PROBLEM DETAILS: Scan each line of the records for the word "planes" and extract the ones that have it.

[Collected data entries]
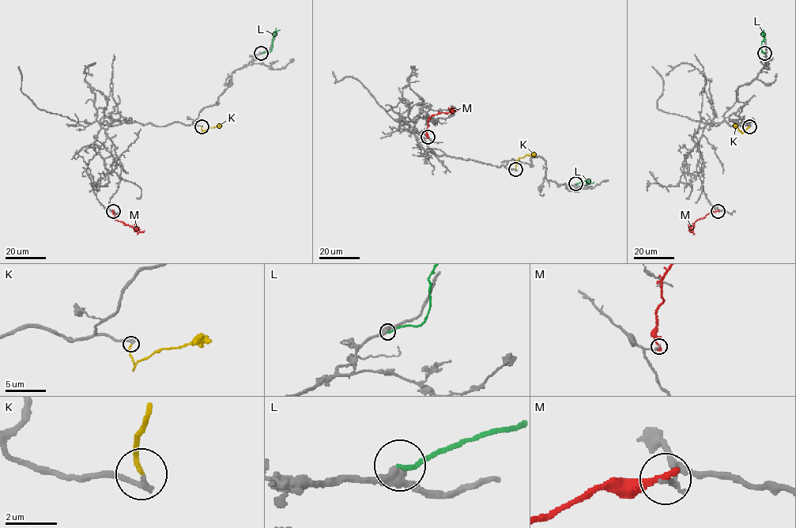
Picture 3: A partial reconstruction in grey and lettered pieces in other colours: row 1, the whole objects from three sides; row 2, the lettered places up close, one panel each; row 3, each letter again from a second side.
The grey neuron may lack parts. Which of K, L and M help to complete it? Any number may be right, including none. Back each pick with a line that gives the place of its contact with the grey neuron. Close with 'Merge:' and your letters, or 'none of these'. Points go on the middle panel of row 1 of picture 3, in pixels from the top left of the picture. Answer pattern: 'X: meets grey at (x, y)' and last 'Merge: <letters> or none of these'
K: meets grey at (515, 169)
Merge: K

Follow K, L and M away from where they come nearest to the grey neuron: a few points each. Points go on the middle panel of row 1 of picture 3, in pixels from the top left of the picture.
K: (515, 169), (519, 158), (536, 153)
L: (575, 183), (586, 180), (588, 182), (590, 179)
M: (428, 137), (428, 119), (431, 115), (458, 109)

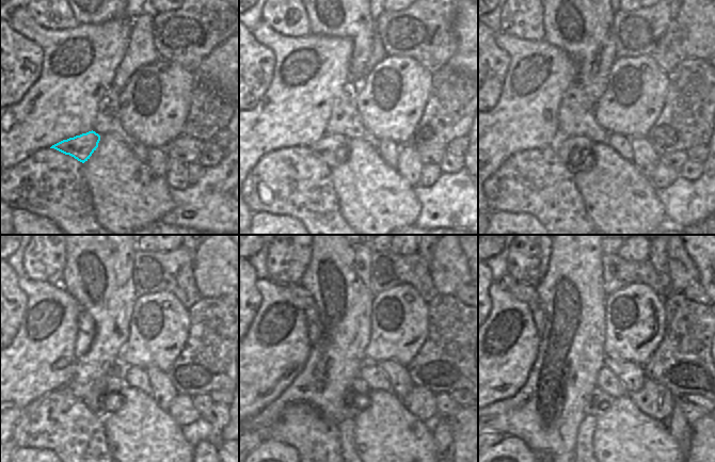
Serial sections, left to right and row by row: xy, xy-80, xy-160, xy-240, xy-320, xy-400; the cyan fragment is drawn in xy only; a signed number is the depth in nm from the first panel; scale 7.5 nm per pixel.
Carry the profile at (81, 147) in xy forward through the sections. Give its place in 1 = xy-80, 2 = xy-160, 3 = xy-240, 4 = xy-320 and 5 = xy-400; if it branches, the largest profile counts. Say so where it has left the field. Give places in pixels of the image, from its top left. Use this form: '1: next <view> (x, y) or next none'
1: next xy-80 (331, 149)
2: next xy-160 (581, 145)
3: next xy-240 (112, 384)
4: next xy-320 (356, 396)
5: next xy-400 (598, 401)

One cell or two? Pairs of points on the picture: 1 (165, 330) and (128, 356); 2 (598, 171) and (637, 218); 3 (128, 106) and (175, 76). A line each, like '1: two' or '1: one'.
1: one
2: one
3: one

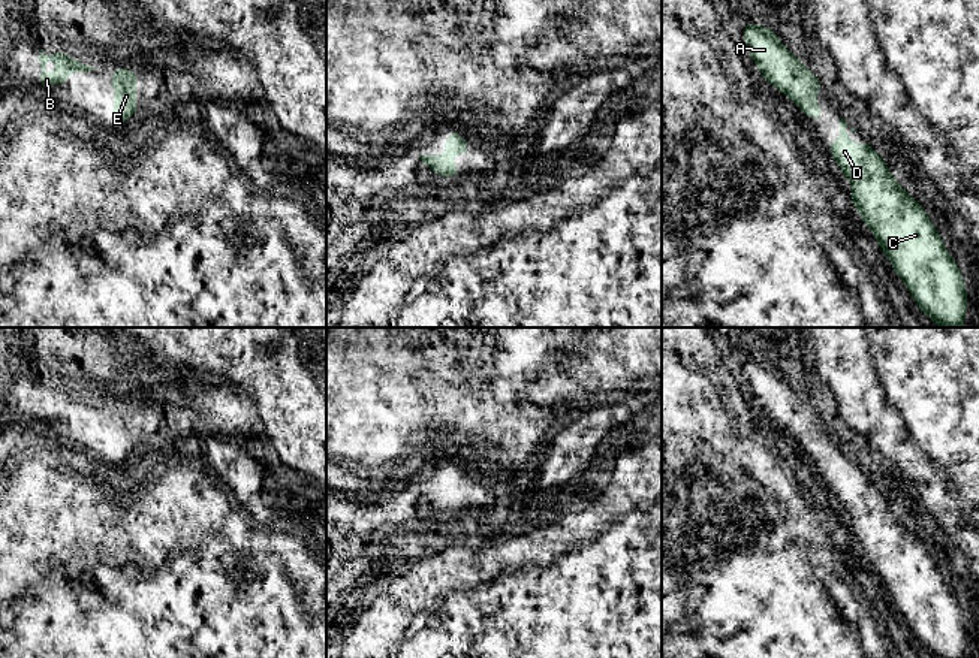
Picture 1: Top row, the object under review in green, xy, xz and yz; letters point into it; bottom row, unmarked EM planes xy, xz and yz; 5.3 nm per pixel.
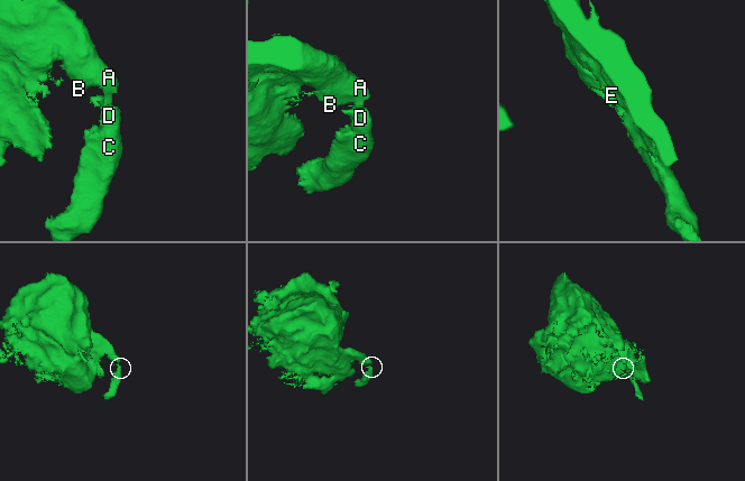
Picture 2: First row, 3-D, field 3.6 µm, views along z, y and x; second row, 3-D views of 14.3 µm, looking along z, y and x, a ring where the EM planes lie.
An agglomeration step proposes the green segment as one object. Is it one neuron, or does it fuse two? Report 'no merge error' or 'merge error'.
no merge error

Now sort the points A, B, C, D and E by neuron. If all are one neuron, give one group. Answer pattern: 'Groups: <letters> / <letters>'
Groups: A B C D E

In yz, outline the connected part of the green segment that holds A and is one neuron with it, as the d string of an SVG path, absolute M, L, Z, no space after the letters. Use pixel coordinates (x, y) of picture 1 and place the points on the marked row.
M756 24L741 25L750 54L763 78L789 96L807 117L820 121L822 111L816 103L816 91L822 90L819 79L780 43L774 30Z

OUTPUT OF THE TASK:
Picture 1: Top row, the object under review in green, xy, xz and yz; letters point into it; bottom row, unmarked EM planes xy, xz and yz; 5.3 nm per pixel.
Picture 2: First row, 3-D, field 3.6 µm, views along z, y and x; second row, 3-D views of 14.3 µm, looking along z, y and x, a ring where the EM planes lie.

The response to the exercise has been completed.